◆ THE REQUEST ◆
Copy out the lines of the listing verbatim, starting at the line that contains "genus: Odontarrhena" and ending after the line that contains "genus: Lasmigona".

◆ DATASET RECORDS ◆
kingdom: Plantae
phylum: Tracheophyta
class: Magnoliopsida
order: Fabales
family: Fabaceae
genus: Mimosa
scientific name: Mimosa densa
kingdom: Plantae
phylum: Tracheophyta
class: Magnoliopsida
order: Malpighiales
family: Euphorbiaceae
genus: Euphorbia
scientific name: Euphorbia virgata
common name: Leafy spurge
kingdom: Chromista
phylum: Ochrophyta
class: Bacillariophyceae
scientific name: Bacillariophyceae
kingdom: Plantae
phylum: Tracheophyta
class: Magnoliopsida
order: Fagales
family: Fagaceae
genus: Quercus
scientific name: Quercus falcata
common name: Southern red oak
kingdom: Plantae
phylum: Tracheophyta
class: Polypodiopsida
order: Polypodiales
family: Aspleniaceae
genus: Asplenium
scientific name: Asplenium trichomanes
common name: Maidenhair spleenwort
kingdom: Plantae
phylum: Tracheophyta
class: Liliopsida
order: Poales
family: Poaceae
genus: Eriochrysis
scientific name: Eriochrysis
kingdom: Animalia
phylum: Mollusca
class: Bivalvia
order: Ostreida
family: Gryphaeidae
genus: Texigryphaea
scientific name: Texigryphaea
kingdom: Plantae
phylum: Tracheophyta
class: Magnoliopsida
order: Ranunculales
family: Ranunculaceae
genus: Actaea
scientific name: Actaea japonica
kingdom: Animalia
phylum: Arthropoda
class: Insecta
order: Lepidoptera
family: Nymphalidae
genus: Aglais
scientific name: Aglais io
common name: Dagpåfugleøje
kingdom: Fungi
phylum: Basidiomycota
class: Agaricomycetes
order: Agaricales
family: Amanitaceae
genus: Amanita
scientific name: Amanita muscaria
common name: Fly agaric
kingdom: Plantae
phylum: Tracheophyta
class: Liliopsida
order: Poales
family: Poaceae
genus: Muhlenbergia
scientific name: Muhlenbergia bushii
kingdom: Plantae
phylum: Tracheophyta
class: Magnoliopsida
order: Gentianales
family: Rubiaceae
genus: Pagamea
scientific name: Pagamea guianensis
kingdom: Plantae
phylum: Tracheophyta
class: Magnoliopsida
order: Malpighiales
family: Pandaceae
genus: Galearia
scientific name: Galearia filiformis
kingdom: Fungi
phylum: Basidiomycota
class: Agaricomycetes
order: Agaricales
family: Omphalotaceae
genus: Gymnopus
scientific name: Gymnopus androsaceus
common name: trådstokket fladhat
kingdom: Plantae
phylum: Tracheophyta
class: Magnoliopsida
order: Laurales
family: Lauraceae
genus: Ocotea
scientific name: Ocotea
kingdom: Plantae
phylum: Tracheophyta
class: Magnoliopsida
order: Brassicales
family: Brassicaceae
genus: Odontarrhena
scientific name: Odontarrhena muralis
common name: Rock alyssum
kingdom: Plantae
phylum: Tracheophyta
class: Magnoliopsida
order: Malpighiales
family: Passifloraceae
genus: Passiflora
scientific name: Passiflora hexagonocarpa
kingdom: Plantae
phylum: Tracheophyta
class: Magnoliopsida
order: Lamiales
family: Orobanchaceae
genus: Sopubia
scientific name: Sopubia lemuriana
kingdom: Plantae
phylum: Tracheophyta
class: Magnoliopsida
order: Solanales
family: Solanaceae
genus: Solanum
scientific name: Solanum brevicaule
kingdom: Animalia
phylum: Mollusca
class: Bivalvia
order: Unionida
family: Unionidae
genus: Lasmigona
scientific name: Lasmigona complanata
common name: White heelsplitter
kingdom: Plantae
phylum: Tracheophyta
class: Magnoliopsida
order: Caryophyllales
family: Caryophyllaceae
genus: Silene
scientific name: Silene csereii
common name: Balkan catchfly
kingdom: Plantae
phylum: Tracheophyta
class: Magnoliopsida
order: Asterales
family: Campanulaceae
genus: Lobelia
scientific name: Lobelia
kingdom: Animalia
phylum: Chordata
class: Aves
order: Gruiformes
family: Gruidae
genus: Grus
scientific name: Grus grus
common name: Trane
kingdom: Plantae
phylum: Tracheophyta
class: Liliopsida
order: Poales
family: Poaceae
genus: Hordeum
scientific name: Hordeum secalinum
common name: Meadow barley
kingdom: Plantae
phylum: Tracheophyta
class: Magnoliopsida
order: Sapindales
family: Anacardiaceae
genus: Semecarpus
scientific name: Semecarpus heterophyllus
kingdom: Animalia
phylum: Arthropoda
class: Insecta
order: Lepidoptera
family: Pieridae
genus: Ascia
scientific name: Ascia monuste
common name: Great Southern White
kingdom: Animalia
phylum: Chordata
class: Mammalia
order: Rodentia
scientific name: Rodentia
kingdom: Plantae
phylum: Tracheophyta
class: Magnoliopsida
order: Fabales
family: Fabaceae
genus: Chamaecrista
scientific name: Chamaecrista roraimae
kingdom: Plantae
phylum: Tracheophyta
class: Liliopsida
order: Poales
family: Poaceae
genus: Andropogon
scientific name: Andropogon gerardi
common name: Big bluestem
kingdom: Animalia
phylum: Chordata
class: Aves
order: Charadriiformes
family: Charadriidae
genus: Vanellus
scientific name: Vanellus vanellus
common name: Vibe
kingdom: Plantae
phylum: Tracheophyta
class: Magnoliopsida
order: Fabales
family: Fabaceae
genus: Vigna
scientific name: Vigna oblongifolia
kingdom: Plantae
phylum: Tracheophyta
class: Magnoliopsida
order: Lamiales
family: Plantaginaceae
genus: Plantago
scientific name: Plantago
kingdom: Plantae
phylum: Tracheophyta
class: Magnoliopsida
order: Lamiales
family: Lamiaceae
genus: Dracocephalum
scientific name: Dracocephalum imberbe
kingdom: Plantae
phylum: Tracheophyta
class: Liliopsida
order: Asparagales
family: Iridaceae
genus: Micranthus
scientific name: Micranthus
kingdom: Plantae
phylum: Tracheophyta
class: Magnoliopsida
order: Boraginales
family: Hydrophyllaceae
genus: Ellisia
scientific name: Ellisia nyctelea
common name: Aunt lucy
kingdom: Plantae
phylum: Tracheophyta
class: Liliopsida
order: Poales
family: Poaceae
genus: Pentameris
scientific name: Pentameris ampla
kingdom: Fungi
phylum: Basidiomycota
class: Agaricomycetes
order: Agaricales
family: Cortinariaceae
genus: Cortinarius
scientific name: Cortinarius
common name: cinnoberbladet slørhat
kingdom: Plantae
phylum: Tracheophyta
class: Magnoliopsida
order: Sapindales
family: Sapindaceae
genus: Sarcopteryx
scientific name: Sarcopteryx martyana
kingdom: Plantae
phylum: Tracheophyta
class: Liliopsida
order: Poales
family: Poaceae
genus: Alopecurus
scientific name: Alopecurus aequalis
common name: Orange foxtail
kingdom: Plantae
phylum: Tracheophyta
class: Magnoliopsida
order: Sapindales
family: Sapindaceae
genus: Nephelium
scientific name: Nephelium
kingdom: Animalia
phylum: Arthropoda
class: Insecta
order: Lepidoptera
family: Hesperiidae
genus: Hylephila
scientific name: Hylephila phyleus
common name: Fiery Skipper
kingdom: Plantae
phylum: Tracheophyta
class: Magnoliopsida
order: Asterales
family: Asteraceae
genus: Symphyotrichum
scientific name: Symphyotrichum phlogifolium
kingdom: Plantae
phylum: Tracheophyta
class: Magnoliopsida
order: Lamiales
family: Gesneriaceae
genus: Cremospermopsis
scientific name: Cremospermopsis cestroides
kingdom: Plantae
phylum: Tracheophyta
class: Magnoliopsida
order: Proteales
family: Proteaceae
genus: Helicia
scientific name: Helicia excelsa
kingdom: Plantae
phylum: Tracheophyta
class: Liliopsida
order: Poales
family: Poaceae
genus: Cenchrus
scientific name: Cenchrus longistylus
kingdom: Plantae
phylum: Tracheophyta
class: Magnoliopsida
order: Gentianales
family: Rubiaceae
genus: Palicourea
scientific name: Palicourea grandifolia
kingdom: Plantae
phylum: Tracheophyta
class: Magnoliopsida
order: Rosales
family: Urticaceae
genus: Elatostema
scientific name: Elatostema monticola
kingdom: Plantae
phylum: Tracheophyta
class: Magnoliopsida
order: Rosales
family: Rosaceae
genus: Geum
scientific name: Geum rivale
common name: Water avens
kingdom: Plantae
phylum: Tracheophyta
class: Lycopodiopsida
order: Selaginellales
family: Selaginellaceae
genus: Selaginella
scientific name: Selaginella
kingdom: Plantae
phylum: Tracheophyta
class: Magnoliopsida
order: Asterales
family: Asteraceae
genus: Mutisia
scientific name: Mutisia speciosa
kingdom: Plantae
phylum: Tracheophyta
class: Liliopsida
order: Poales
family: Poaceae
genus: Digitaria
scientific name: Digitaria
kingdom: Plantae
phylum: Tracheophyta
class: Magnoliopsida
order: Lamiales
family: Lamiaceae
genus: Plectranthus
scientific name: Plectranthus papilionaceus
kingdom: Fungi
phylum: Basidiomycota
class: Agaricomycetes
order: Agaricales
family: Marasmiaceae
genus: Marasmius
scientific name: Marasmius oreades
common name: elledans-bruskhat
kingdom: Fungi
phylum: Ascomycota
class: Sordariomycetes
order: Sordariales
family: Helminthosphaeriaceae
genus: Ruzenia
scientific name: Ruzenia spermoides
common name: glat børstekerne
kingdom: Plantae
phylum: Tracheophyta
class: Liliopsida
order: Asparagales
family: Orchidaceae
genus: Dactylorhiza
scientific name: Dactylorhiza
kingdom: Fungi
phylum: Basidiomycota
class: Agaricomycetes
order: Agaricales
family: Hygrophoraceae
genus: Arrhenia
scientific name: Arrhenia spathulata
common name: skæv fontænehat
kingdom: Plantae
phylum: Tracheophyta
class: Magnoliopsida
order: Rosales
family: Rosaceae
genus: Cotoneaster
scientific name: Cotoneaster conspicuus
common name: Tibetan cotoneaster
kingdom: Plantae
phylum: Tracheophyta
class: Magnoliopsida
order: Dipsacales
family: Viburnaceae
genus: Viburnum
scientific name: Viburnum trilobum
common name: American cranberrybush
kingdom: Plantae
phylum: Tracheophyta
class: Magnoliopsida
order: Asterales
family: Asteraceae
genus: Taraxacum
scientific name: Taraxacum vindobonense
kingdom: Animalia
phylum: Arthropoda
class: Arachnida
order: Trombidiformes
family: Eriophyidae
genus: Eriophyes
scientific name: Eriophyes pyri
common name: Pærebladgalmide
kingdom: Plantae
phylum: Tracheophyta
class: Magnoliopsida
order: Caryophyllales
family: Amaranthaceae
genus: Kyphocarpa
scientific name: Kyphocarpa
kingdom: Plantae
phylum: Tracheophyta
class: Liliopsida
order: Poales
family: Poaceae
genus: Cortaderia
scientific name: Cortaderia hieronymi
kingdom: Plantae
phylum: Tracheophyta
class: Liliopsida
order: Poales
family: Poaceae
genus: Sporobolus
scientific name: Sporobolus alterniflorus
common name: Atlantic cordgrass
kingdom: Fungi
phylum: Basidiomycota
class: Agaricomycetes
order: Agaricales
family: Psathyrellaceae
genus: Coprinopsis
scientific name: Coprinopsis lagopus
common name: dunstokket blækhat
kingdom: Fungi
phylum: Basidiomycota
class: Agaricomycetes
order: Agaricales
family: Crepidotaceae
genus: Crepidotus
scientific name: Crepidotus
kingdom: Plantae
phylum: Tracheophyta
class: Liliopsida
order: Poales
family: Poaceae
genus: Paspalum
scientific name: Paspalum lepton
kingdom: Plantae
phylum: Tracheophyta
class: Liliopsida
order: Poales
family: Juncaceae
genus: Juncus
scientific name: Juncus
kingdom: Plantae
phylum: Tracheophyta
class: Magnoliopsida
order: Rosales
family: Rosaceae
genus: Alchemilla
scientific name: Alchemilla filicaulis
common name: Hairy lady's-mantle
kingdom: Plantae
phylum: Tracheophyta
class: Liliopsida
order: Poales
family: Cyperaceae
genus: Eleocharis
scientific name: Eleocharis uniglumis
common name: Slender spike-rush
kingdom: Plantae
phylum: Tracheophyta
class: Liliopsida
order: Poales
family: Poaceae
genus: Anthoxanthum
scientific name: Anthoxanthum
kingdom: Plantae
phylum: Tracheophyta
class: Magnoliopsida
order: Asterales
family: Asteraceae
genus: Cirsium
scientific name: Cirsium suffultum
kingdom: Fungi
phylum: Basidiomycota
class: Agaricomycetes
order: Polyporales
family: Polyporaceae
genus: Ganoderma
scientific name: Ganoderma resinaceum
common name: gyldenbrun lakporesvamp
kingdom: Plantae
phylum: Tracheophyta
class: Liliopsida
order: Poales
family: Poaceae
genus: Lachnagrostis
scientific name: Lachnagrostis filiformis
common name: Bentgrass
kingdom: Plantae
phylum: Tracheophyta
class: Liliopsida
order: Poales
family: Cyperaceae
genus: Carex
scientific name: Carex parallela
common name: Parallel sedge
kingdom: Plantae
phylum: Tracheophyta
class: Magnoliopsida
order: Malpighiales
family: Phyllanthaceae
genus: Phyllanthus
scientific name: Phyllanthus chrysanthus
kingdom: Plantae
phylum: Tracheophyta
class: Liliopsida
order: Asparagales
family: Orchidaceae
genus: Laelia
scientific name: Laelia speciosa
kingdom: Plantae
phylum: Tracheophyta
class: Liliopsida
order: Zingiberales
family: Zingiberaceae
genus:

◆ ANSWER ◆
genus: Odontarrhena
scientific name: Odontarrhena muralis
common name: Rock alyssum
kingdom: Plantae
phylum: Tracheophyta
class: Magnoliopsida
order: Malpighiales
family: Passifloraceae
genus: Passiflora
scientific name: Passiflora hexagonocarpa
kingdom: Plantae
phylum: Tracheophyta
class: Magnoliopsida
order: Lamiales
family: Orobanchaceae
genus: Sopubia
scientific name: Sopubia lemuriana
kingdom: Plantae
phylum: Tracheophyta
class: Magnoliopsida
order: Solanales
family: Solanaceae
genus: Solanum
scientific name: Solanum brevicaule
kingdom: Animalia
phylum: Mollusca
class: Bivalvia
order: Unionida
family: Unionidae
genus: Lasmigona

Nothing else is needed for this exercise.